Jason Lemkin, co-founder of SaaStr and one of Marketo's first 10 customers in 2006, spent weeks escalating a broken unsubscribe link with Adobe Marketo support. No resolution. Multiple calls. Support blamed integrations, Salesforce, Beehiiv (which SaaStr does not use). Eventually, Lemkin's team coded their own unsubscribe handler using Claude and Replit in an afternoon, replacing a core feature of a $60k+ per year product.

Marketo, acquired by Adobe in 2018, competes with HubSpot, Salesforce Marketing Cloud, and Oracle Eloqua in the marketing automation segment. The failure sits inside a classic installed-base retention risk: a 20-year customer relationship breaking down over a CAN-SPAM compliance issue on basic functionality.

The Retention Pattern

Lemkin's argument: B2B vendors bend over backwards for new logos, white glove onboarding, custom integrations, steak dinners, then abandon long-tenured customers to renewal emails, price increases, and support queues. The 20-year customer gets a rotated CSM every 14 months, nobody who remembers the original deal, and blame when something breaks.

That worked when switching costs were high and building alternatives was impossible. Now Claude plus Replit ships production workarounds in hours, not weeks. Every patch customers build is one more reason they do not renew.

What This Means for Sales Teams

If you are carrying an enterprise book or managing key accounts:

  • Do your five-plus year customers get the same treatment as new logos? Not renewal emails. Actual support, relationship ownership, response times.
  • Does your support queue treat ARR equally? Or do new accounts get fast lanes while loyal customers wait three days for someone to blame their stack?
  • Does your pricing reflect the relationship? A 20-year customer paying more than a brand-new logo for the same product is a sign you have stopped competing for them and started taxing them.
  • Are you tracking churn risk by tenure? High-value, long-tenured accounts often churn quietly, stealth-churning modules or usage before the renewal conversation even starts.

The switching cost equation has collapsed.

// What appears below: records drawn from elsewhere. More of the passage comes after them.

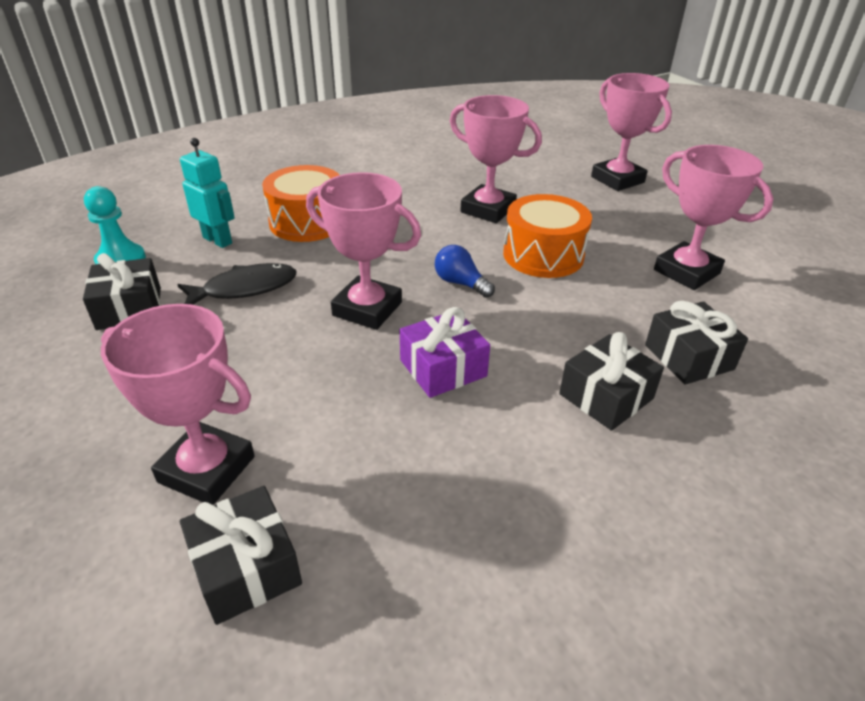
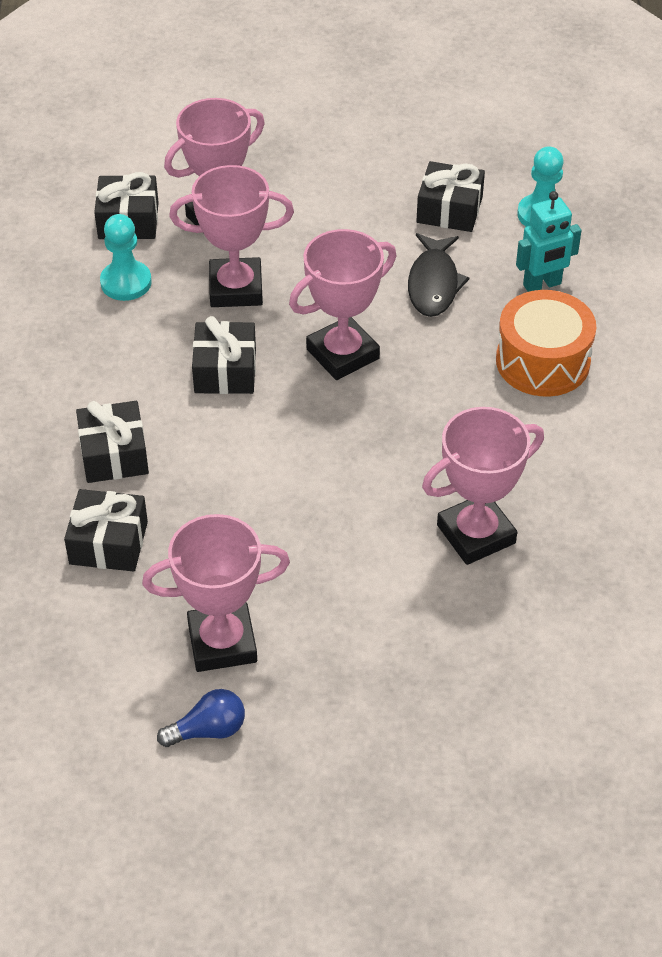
camera: 120 degrees right, 10 degrees up
purple gift [400,307,490,398] -> black gift [192,316,256,394]
blue light bulb [435,245,495,298] -> blue light bulb moved to [157,689,245,747]
orange drum [503,194,592,278] -> none
pink trophy [591,73,672,191] -> pink trophy moved to [169,165,294,307]
none -> turquoise pawn [100,214,152,301]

Customers can now build around your limitations faster than you can ship fixes. That changes the math on account management, retention strategy, and what loyalty actually costs when support breaks.

Worth noting: Lemkin has been vocal on SaaS retention economics for years. This is not a hot take. It is a $60k account walking because basic support failed for weeks. If it can happen to a founder with a 20-year relationship and a large platform, it is happening to your accounts too.